The lesion is most important and most commonly seen in hypertensive rat strains (SHR) and in other created models of hypertension. Induction of hypertension in rats has been achieved through various means, including chronic hypoxia, hyperoxia, and monocrotaline injection. Decreased kidney function through radical nephrectomy or arterial restriction also results in hypertension and medial hypertrophy in rats. Many diabetic rat strains also develop hypertension and are used as such (e.g., SHR rats administered streptozotocin, Cohen-Rosenthal diabetic rats crossbred to SHR rats, and obese Zucker rats). The Dahl/Rapp salt-sensitive rat is yet another strain that develops hypertension, which can be titrated through the amount of salt added to the diet.
In mice, medial hypertrophy is occasionally noted in the small and medium muscular arteries of the lungs and may be secondary to pulmonary hypertension. Inflammation is rarely associated with these lesions; however, hypertrophy and thickening of the vascular wall often accompany cases of inflammation in the lung. This type of inflammation is not typically diagnosed as a separate lesion.
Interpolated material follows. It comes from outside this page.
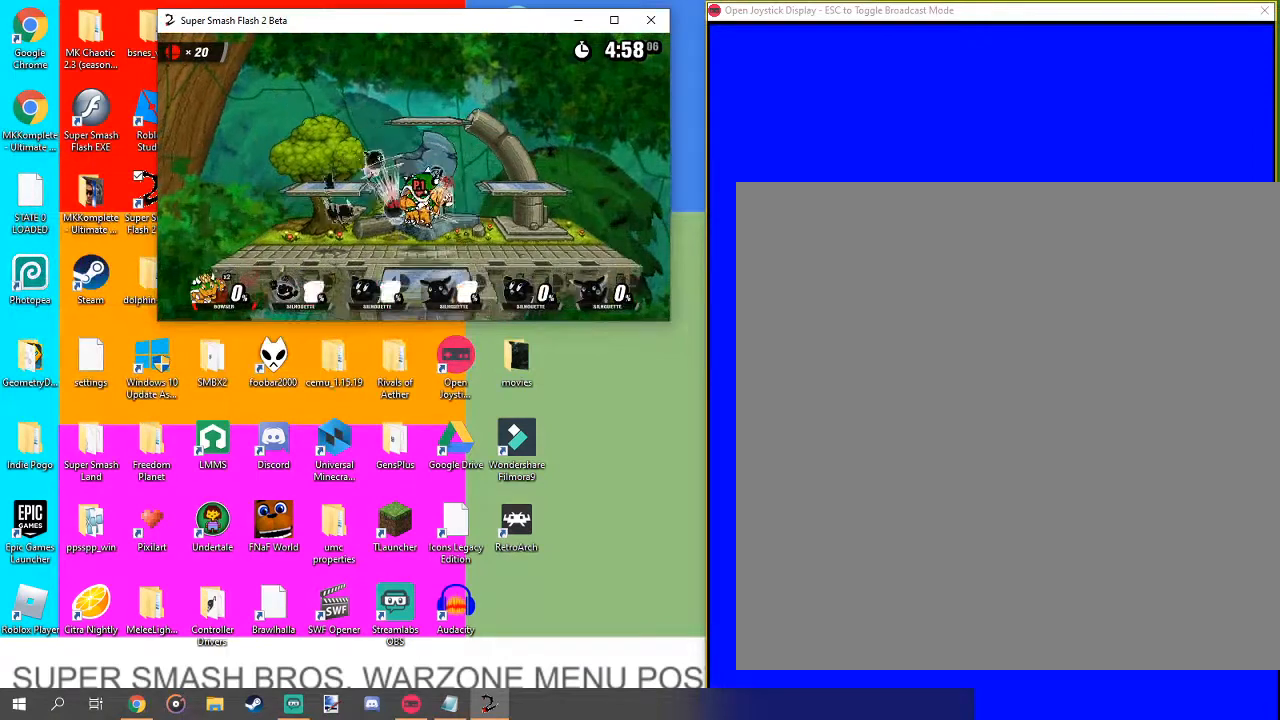
{"buttons": [], "left_stick": "center", "right_stick": "center", "events": []}
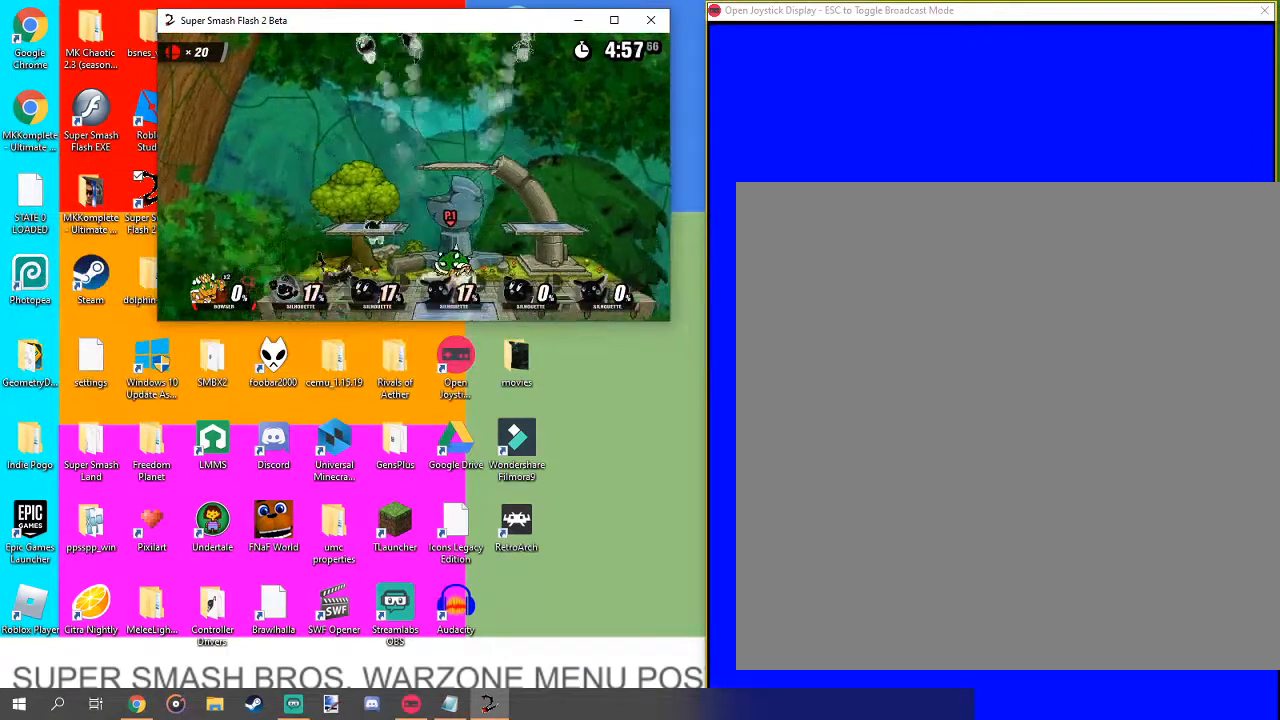
{"buttons": [], "left_stick": "center", "right_stick": "left", "events": [[167, "right_stick", "left"]]}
Whenever present, medial hypertrophy of arteries should be diagnosed and graded based on the extent of the lesion (e.g., number of arteries affected, length of vessel affected) and severity of the lesion (e.g., degree of thickening, percentage of luminal occlusion). The organ in which the lesion occurs should be listed as the site, and the type blood vessel affected (e.g., artery or vein) should be indicated as a site modifier. If the type of blood vessel cannot be determined, the site modifier "blood vessel" may be used. Lesions in protocol-required great vessels, such as aorta, should be recorded with the blood vessel as the site (e.g., Aorta - Hypertrophy, Medial). The inflammation associated with vascular thickening in the lungs of mice is not typically diagnosed as a separate lesion, unless warranted by severity.